17. Cette solution a cependant pour conséquence de favoriser le démantèlement de l'exploitation agricole, notamment lorsque celle-ci repose sur plusieurs droits au bail, et d'interdire toute cession à un repreneur dont l'offre permettrait de la sauvegarder. Ainsi, elle méconnaît les objectifs énoncés à l'alinéa 1er du texte susvisé pour la seule poursuite desquels l'alinéa 3 organise la transmission du droit au bail, par dérogation au statut du fermage fixé au titre premier du livre IV du code rural et de la pêche maritime. En outre, elle s'avère produire des effets indésirables, d'une part, en permettant au bailleur, en cas de liquidation judiciaire de son preneur, de choisir un nouveau preneur en dehors des règles de contrôle des structures, au mépris de l'article L. 331-6 du code rural et de la pêche maritime, et ce alors même que sa proposition ne permet pas la transmission des terres en tant que support d'une exploitation autonome. D'autre part, elle incite les candidats potentiels à démarcher directement les bailleurs concernés sans déposer d'offre de reprise, leur permettant ainsi d'échapper à la prise en compte des priorités fixées par le schéma directeur régional des structures agricoles.

18. L'alinéa 3 de l'article L. 642-1 du code de commerce étant sujet à interprétation, faute de préciser ses modalités d'application en cas de pluralité de baux et comment l'attribution du droit au bail au preneur désigné par le bailleur doit permettre la transmission de l'exploitation agricole en tant qu'entreprise, il apparaît possible et souhaitable de l'interpréter en ce sens que le tribunal dispose d'un pouvoir d'apprécier l'offre ou la proposition qui répond le mieux aux objectifs énoncés à son alinéa 1er.

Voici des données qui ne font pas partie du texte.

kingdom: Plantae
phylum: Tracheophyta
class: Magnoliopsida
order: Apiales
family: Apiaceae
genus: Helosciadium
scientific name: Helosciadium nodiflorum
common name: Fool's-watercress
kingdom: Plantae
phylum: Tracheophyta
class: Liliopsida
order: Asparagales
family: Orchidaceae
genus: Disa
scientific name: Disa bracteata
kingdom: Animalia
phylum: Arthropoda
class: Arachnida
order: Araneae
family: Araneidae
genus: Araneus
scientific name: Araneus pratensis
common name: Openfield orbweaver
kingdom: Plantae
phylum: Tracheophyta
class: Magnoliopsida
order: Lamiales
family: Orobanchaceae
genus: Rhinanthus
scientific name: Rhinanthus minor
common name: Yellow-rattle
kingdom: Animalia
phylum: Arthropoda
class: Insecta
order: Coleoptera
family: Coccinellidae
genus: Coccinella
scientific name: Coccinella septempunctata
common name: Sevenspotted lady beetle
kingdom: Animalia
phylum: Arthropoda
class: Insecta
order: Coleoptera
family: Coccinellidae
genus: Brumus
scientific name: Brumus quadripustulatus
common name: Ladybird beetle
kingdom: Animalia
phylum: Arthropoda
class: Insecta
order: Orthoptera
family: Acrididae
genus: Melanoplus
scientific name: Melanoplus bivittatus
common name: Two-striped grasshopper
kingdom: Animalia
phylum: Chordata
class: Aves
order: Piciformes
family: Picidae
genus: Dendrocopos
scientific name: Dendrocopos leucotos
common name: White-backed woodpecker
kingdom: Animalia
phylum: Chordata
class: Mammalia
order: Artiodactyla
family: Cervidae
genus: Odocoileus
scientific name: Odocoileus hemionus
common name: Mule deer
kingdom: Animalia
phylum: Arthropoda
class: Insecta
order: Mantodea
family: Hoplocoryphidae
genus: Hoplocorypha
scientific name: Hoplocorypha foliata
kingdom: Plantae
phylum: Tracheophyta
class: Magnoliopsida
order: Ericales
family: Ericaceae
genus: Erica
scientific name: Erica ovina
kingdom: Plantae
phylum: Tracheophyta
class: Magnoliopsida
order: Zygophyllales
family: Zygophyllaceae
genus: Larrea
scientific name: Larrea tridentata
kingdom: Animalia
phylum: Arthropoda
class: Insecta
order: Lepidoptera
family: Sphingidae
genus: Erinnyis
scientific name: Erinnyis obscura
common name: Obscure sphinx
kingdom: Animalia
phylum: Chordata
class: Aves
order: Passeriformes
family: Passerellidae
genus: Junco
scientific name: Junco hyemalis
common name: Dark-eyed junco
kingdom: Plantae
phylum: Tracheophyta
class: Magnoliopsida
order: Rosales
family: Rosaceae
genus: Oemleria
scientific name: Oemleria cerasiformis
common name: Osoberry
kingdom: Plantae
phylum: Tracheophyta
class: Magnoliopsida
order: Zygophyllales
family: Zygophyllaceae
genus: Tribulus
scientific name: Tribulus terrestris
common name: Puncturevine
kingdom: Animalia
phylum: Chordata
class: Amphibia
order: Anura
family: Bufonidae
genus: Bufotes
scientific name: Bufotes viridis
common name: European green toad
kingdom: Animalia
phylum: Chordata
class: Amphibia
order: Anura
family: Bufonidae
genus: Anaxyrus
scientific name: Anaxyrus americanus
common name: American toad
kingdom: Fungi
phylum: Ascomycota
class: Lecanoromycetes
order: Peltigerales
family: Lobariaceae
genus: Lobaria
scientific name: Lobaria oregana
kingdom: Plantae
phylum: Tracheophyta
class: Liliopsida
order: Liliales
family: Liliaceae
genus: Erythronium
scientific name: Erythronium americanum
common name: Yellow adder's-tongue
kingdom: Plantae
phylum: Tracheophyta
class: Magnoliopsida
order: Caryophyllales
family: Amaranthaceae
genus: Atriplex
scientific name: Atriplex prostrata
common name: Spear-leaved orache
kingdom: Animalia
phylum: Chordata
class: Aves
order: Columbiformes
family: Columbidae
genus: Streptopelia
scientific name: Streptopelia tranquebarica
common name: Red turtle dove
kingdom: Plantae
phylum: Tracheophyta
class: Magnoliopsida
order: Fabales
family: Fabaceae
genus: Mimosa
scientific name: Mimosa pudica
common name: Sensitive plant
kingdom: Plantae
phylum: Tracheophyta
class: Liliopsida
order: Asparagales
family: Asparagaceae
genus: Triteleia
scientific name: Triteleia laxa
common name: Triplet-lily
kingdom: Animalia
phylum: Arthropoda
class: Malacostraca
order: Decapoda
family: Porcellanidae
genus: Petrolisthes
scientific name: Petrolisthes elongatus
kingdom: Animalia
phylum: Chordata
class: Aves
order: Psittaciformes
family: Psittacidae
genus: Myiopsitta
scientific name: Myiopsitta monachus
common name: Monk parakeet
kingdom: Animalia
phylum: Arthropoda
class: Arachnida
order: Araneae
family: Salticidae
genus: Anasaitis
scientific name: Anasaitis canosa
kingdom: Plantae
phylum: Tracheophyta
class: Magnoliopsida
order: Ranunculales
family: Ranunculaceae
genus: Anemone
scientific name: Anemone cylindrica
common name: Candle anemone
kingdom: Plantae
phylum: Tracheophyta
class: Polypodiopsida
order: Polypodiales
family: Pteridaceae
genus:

19. Pour attribuer les baux litigieux au preneur désigné par certains bailleurs, l'arrêt retient que le législateur a manifestement entendu mettre en place une hiérarchie en faisant primer le choix du bailleur, au nom de son droit de propriété sans considération des mérites de l'offre de reprise globale au regard du maintien de l'activité de l'exploitation autonome et des emplois qui y sont attachés.

20. En statuant ainsi, alors que, lorsque l'exploitation agricole est un ensemble essentiellement constitué d'un droit à un bail rural ou d'une pluralité de droits au bail consentis par un seul ou plusieurs propriétaires, le tribunal attribue ces baux soit au preneur unique proposé par le ou tous les bailleurs, soit au repreneur ayant déposé une offre dans les conditions des articles L. 642-2, L. 642-4 et L. 642-5 du code précité, en appréciant laquelle de ces alternatives est la mieux à même de satisfaire les objectifs énoncés à l'article L. 642-1, alinéa 1er du même code, la cour d'appel, en refusant d'apprécier si l'offre faite par l'EARL Cesbron répondait le mieux aux objectifs énoncés par ce dernier texte, qui a méconnu l'étendue de ses pouvoirs, a violé le texte susvisé.

PAR CES MOTIFS, et sans qu'il y ait lieu de statuer sur les autres griefs, la Cour :

CASSE ET ANNULE, sauf en ce qu'il déclare recevable l'appel formé par M. [S] [P], Mme [R] [P], M. [J], MM. [N], [C], [U] et [X] [A], représenté par son tuteur l'UDAF Niort 79, et Mmes [K], [Z] et [F] [A], l'arrêt rendu le 27 juin 2023, entre les parties, par la cour d'appel de Poitiers ;

Remet, sauf sur ce point, l'affaire et les parties dans l'état où elles se trouvaient avant cet arrêt et les renvoie devant la cour d'appel d'Angers.